#### Instructions to follow
Give back every line of the material exactly. Skip the pictures.

#### Data

= Beginning of Section =

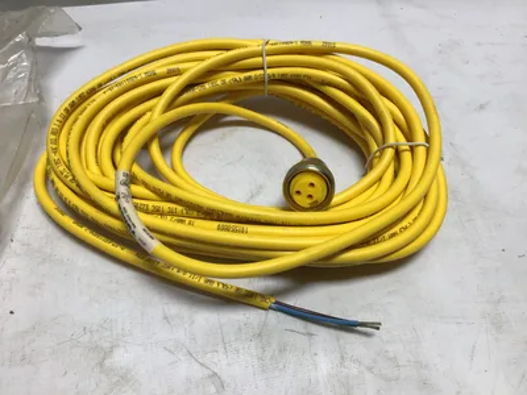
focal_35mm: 31
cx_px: 264
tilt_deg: -53.3
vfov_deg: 45.4
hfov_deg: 58.4
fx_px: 472
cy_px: 198
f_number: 2.4
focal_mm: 3.3
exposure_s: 1/120
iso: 25
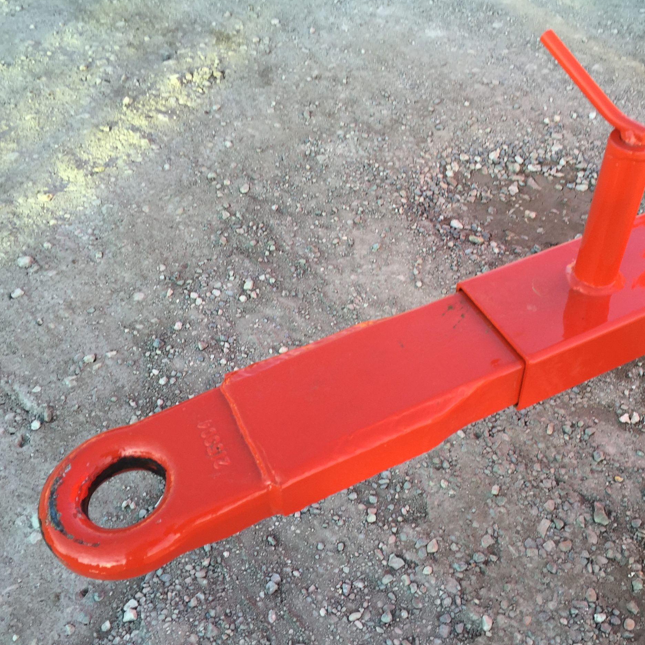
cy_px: 320
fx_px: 738
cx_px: 369
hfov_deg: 47.1
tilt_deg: -45.2
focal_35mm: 35
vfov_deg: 47.2
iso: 32
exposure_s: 1/196
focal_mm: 4.15
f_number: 2.2
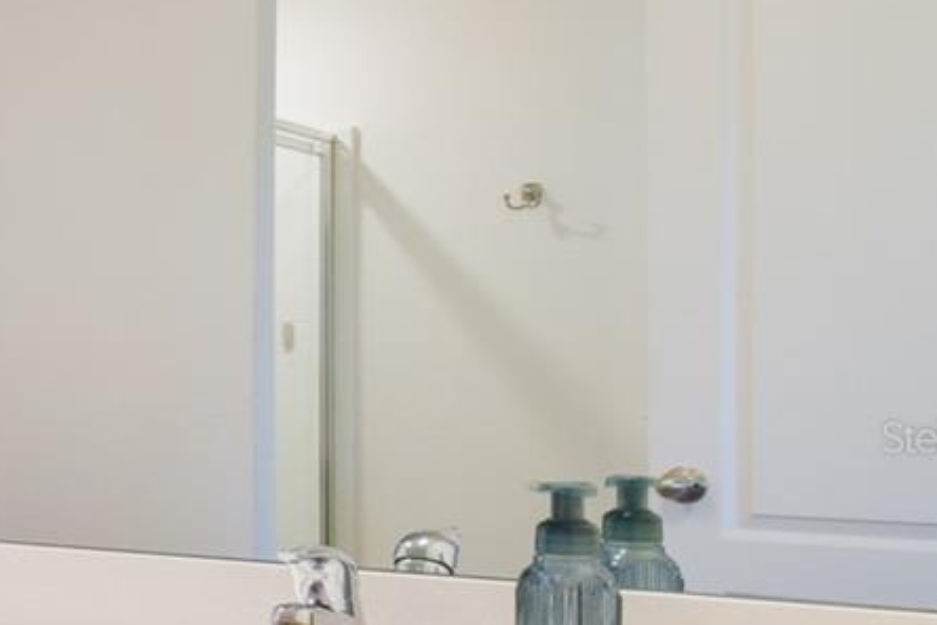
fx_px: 1405
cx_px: -618
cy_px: 437
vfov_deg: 24.9
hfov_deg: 24.2
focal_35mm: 54
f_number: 7.1
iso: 100
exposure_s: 1/2
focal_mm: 10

= End of Section =

#### Result for this exercise
focal_35mm: 31
cx_px: 264
tilt_deg: -53.3
vfov_deg: 45.4
hfov_deg: 58.4
fx_px: 472
cy_px: 198
f_number: 2.4
focal_mm: 3.3
exposure_s: 1/120
iso: 25
cy_px: 320
fx_px: 738
cx_px: 369
hfov_deg: 47.1
tilt_deg: -45.2
focal_35mm: 35
vfov_deg: 47.2
iso: 32
exposure_s: 1/196
focal_mm: 4.15
f_number: 2.2
fx_px: 1405
cx_px: -618
cy_px: 437
vfov_deg: 24.9
hfov_deg: 24.2
focal_35mm: 54
f_number: 7.1
iso: 100
exposure_s: 1/2
focal_mm: 10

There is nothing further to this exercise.